Oto raises $5.3 million to improve speech recognition with intonation data

It's estimated that one in five people in the U.S. interact with a smart speaker on a daily basis and that the share of Google searches conducted by voice in the country recently surpassed 30%. Partly responsibly for the adoption is the increasing sophistication of automatic speech recognition systems, the best of which recognize speech with accuracy matching or exceeding that of humans. But in spite of this, there's been comparatively little work in intonation classification, which by one measure could reveal 5 times as much information as words alone.

That's why a group of scientists at SRI International, the Menlo Park, California-based research institute perhaps best known for incubating Siri (prior to its acquisition by Apple), drew on expertise in behavioral science and AI to develop a novel approach to language understanding. The fruit of their labor tapped machine learning algorithms to bridge acoustic modalities (tone) and lexical modalities (words) to facilitate superior speech analysis.

This "acoustic language processing" technology was eventually spun off by Teo Borschberg and former Hyperloop Transportation Technologies AI team lead Nicolas Perony, who commercialized it under the banner of New York-based startup Oto. Oto aims to do no less than disrupt the $49 billion voice recognition market, and to this end it announced that it has raised $5.3 million in funding from Firstminute Capital, Fusion Fund, Interlace Ventures, SAP.iO, and SRI International.

The capital infusion will fuel product development, according to Perony. "With the release of ... our new deep learning framework for acoustic modeling at scale, we can now deploy language-agnostic models that further improve over time through supervised learning on ... labels, and unsupervised learning on raw human emotions in enterprise data sets," he said. "Through our ... platform, enterprises can leverage OTO to provide ... agents with real-time coaching and automating parts of quality assurance."

A new data set

Oto's conversational system leverages lexical information to understand opinions and acoustic information and decipher voiced emotions, according to Borschberg.

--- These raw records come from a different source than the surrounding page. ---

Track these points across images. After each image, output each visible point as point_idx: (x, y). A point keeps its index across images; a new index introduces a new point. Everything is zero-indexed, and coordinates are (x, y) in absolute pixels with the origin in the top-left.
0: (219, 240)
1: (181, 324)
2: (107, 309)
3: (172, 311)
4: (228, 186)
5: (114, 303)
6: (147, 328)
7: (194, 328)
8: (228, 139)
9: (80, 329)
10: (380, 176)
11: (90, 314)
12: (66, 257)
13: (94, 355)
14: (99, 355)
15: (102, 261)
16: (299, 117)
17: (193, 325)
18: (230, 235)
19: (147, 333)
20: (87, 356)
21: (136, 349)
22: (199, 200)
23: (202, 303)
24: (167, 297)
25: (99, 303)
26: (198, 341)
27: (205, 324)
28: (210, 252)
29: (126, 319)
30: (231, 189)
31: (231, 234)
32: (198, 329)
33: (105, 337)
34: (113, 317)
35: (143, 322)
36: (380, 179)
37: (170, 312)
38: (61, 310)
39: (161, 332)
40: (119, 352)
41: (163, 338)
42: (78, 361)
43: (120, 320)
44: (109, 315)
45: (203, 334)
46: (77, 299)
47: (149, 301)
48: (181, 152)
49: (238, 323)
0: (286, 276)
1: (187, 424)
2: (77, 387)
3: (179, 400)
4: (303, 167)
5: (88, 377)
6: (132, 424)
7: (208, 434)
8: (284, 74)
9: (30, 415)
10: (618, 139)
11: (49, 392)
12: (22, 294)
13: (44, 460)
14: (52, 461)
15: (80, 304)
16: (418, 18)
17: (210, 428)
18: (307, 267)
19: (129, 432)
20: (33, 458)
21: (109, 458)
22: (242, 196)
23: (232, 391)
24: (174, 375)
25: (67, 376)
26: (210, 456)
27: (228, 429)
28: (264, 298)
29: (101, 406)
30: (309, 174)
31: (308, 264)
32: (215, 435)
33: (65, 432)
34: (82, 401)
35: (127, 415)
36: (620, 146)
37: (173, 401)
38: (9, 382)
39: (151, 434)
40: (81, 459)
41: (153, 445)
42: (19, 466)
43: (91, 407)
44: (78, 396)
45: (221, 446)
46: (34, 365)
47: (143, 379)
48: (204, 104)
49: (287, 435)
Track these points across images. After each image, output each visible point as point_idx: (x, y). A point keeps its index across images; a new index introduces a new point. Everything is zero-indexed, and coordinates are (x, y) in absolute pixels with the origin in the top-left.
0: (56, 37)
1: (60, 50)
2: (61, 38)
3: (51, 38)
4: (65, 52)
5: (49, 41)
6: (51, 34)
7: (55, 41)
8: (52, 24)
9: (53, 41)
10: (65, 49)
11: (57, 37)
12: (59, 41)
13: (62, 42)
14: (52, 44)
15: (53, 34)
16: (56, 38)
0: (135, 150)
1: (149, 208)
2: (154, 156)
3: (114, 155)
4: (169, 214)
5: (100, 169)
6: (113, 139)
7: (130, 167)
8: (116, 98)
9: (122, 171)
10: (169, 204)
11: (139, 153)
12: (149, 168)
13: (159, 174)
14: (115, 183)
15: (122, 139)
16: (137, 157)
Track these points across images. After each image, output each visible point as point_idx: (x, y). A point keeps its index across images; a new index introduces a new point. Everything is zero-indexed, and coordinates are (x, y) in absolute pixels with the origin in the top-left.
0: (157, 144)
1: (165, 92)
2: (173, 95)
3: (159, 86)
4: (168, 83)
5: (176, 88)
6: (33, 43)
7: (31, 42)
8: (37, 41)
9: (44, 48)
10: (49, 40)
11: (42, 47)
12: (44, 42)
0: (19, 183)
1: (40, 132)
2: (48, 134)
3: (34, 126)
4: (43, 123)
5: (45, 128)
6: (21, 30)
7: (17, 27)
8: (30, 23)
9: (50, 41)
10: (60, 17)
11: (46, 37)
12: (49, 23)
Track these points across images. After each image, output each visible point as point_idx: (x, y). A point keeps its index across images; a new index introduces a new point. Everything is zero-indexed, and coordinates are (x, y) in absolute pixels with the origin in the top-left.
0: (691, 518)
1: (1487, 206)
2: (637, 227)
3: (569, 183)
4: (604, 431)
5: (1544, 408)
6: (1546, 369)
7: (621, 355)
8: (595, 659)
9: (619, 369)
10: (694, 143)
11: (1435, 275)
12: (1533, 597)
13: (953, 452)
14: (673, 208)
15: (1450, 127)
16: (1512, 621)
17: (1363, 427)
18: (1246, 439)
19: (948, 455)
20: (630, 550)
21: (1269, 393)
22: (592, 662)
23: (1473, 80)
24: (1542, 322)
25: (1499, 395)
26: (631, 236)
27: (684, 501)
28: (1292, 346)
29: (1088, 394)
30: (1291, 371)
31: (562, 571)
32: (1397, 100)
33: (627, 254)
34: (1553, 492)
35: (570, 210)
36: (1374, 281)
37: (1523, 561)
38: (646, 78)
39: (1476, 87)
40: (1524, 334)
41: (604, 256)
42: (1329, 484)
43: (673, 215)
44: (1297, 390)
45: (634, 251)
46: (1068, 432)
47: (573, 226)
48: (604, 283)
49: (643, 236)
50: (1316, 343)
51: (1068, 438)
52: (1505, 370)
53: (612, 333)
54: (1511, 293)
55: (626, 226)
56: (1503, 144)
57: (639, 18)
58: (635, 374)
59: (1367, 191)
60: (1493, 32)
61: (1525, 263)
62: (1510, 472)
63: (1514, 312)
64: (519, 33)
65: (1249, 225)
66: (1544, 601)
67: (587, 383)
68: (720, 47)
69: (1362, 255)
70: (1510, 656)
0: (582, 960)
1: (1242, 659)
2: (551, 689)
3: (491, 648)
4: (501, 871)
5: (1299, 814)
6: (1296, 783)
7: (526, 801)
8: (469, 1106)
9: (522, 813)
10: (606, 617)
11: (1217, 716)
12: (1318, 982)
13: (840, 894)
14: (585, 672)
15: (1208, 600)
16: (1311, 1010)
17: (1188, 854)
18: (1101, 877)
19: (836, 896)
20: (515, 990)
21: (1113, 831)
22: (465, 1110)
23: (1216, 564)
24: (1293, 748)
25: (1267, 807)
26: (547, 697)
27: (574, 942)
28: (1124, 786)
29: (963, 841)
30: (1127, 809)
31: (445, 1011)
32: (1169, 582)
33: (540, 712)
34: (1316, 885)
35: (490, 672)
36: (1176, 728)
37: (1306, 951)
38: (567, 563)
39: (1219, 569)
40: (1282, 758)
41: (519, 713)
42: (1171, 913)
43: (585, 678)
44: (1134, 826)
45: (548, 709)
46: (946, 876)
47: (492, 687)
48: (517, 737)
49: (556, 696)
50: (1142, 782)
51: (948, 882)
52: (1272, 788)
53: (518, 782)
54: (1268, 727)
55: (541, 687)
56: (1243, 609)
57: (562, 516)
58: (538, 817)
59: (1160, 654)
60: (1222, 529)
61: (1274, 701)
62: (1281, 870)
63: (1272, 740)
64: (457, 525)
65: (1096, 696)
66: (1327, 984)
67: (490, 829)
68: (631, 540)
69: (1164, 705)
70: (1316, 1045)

But getting to this point was anything but easy.

Building on the SRI team's technical scaffolding, Oto compiled one of the largest sets of emotionally tagged speech data -- the Oto Emotion Dataset -- containing over 10,000 utterances from 3,000 speakers. (The goal is to reach 1 million hours by 2020.) By modeling tones together with phrases and words, an AI classifier trained on the corpus learned the relationships between what was spoken and how it was spoken, making use of an encoding scheme Borschberg describes as "acoustically aware" embeddings.

He claims that in an experiment designed to model the arousal (i.e., degree of intensity) of an emotion, which can inform the direction a conversation might take, Oto's systems were up to 40% more accurate than models that didn't factor in acoustics. Subsequent tests showed that the models were able to distinguish equally well between angry and sad data samples as between happy and sad samples -- up to 60% better in the case of the former compared with baseline text-only classifiers.

A powerful platform

The data set and model underpin Oto's web-hosted toolset, which is designed to be language-independent and plug-and-play for clients -- chiefly in the customer service segment. Its suite provides call center agents with in-call coaching to elevate their overall performance while at the same time optimizing the quality assurance process with targeted call sampling and objective metrics.

Oto's tools take advantage of SRI's SenSay Analytics, which performs real-time speaker state classification from spoken audio. It effectively transforms a spoken conversation into thousands of acoustic properties every second, building a live map of how an interaction is unfolding and allowing the system to drill down into the second-by-second acoustic structure.

Concretely, an interactive visual widget helps the agents employed by Oto's customers remain engaged during calls. (Agents see messages like "We're noticing low energy levels -- try to sound more engaged" when they slip into monotone.) Live dashboards surface real-time metrics and allow managers to play back calls, and root cause and topic modeling tools enable the targeting of key moments (like interest to purchase and satisfaction) and trigger automation.

Borschberg says Oto has to date extracted over 3 billion intonation measurements from customer conversations, which have helped it model different sets of behaviors at over 90% accuracy on intonation. Moreover, in one pilot deployment, Oto's coaching tools increased overall conversation engagement by 19%, leading to an increased sales conversion rate of 5% on "tens of thousands" of inbound calls. (Customers like ACD Direct say they've seen conversion rates increase by up to 18%.)

In a separate evaluation involving 4,000 hours of inbound sales conversations with an approximately 50% conversion rate, Oto trained its models to capture the acoustic signature of a successful sale and tested them against recordings its models had never heard. Oto reached 94% accuracy in predicting the outcome of a call from its acoustics alone, Borschberg claims.

"We are building the next generation of speech technology to humanize conversations by unlocking the trove of behavioral insights found in our daily communications," said Borschberg. "We're finally emerging from the research phase and are thrilled to be deploying our technology in the U.S. and EU to help enterprises better understand human behaviors like engagement, interest to purchase, and satisfaction."